If scale is a major deep dive, the hotspot should appear in the diagram.

11. Canonical drawing sequence #

Use this order every time:

write contract and invariants
draw client / caller
draw API / control service
draw canonical metadata or source-truth store
draw async scanner / publisher / worker
draw execution plane or downstream handlers
draw derived views or local snapshots
draw repair / reconciliation path
mark the hard spot for deep dive

This prevents infra diagrams from becoming tool soup.

12. Default skeletons by infra system type #

Coordination / lock service #

Client
Lock API
Metadata Store
Watch / Renew Path
Downstream Protected Resource

Optional:

Fencing Token Validator

Queue #

Producer
Broker API
Message Log
Visibility Timeout Manager
Consumer
DLQ

Scheduler #

Scheduler API
Schedule Store
Due Scanner
Runnable Queue
Worker
Run State Store

Config / feature flag / policy #

Admin / Control Client
Config API
Config Store
Snapshot Publisher
Agents / SDKs
Local Snapshot Cache

Rate limiter #

Client
Decision Service
Budget / Token Store
maybe Local Token Cache
Reconciliation / Refill Path

Metrics / tracing #

Agent / Emitter
Ingest Service
Durable Log / Time-Series Store
Aggregation Pipeline
Query Service
Dashboard / Alert Engine

13. Questions to ask for every box #

For each box, answer:

what contract does this box enforce?
what state does it own?
is it source truth or derived state?
is it sync or async?
what invariant would break if this box disappeared?

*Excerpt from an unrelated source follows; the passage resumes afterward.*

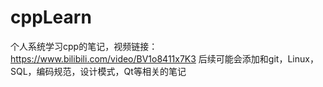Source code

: # cppLearn
个人系统学习cpp的笔记，视频链接： https://www.bilibili.com/video/BV1o8411x7K3
后续可能会添加和git，Linux，SQL，编码规范，设计模式，Qt等相关的笔记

If you cannot answer these, simplify.

14. What to say while drawing #

Use lines like:

This box owns the canonical lease state.
This path is synchronous because correctness depends on it.
This worker is asynchronous because bounded lag is acceptable here.
These local snapshots are derived; the control store remains canonical.
I’m showing the reconciliation loop because repair is part of the design, not an afterthought.

15. Common mistakes #

drawing Raft/Kafka/Redis before defining the contract
not showing the canonical state owner
hiding lease / epoch / offset state
mixing control truth with execution state
skipping reconciliation or replay paths
drawing every operational detail instead of the correctness-critical pieces
not distinguishing sync control path from async execution path

16. Interview one-liner #

For infra HLDs I start from the contract and invariants, then draw the canonical state owner, then the control path, then the execution path, and finally the repair or replay path. That keeps the diagram focused on correctness instead of tools.